• _Task objective_
Begin at the top of the records below and return each line exactly through the line with "right hip: (435, 978)". Skip pictures.

• _Input data_
+ + + +
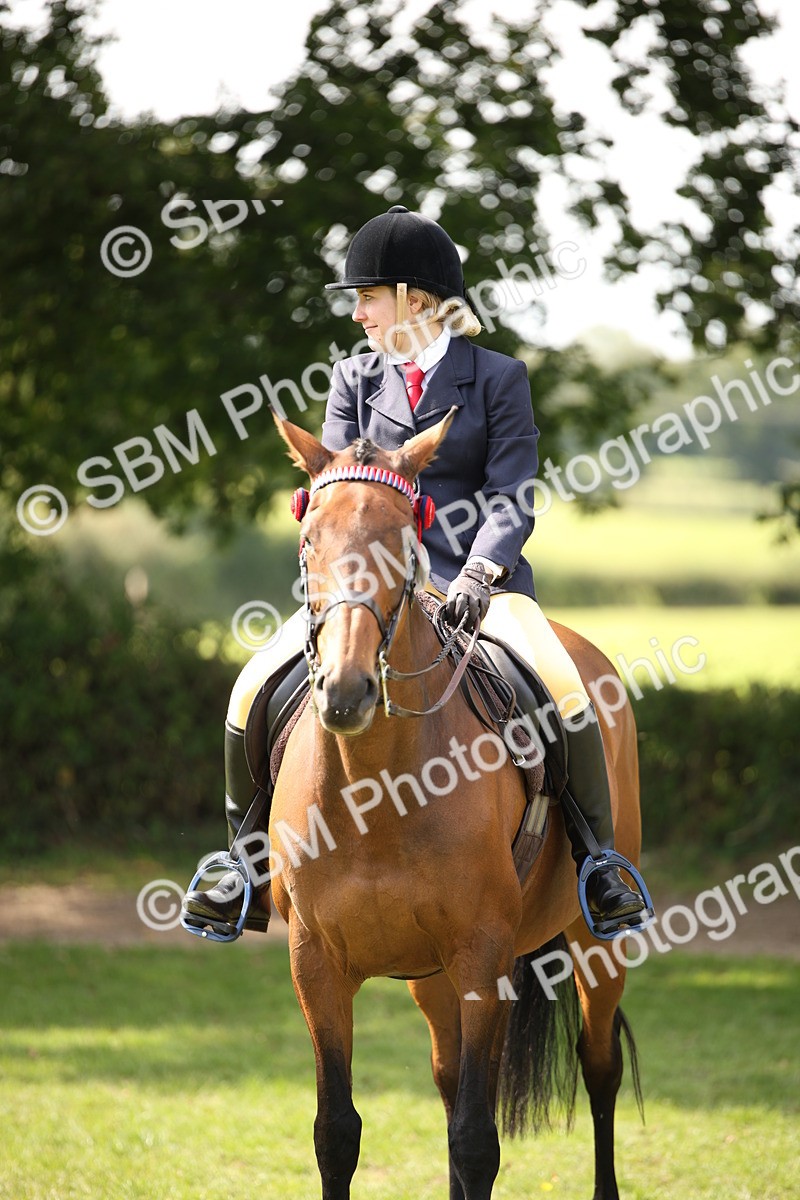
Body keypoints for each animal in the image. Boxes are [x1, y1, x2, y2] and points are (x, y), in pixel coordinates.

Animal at [268, 410, 644, 1200]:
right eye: (309, 539)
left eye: (401, 542)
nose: (345, 690)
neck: (377, 789)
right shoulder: (316, 964)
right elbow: (335, 1133)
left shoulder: (481, 957)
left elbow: (477, 1139)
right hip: (435, 978)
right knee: (448, 1082)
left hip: (594, 944)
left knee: (598, 1068)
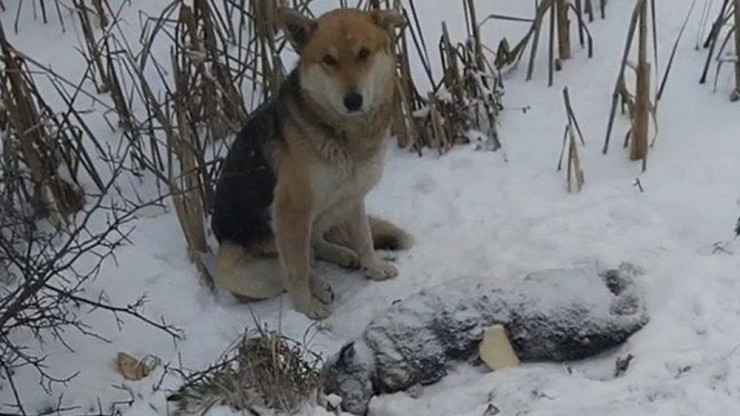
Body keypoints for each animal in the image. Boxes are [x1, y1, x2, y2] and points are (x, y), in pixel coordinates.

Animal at [210, 6, 410, 318]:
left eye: (364, 54)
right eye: (329, 60)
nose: (353, 101)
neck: (344, 134)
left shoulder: (353, 196)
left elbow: (364, 237)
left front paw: (373, 269)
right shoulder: (291, 209)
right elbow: (297, 270)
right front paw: (306, 309)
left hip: (327, 211)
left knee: (314, 245)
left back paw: (342, 255)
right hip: (238, 269)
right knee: (292, 266)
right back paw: (318, 286)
+ + + +
• _Answer for the task_
Body keypoints for each animal in the image. Boxes are [x1, y1, x2, y2] and points are (x, y), in pixel coordinates.

Animal at [268, 410, 644, 1200]:
right eye: (309, 539)
left eye: (401, 542)
nose: (345, 690)
neck: (377, 789)
right shoulder: (316, 964)
right elbow: (335, 1133)
left shoulder: (481, 957)
left elbow: (477, 1139)
right hip: (435, 978)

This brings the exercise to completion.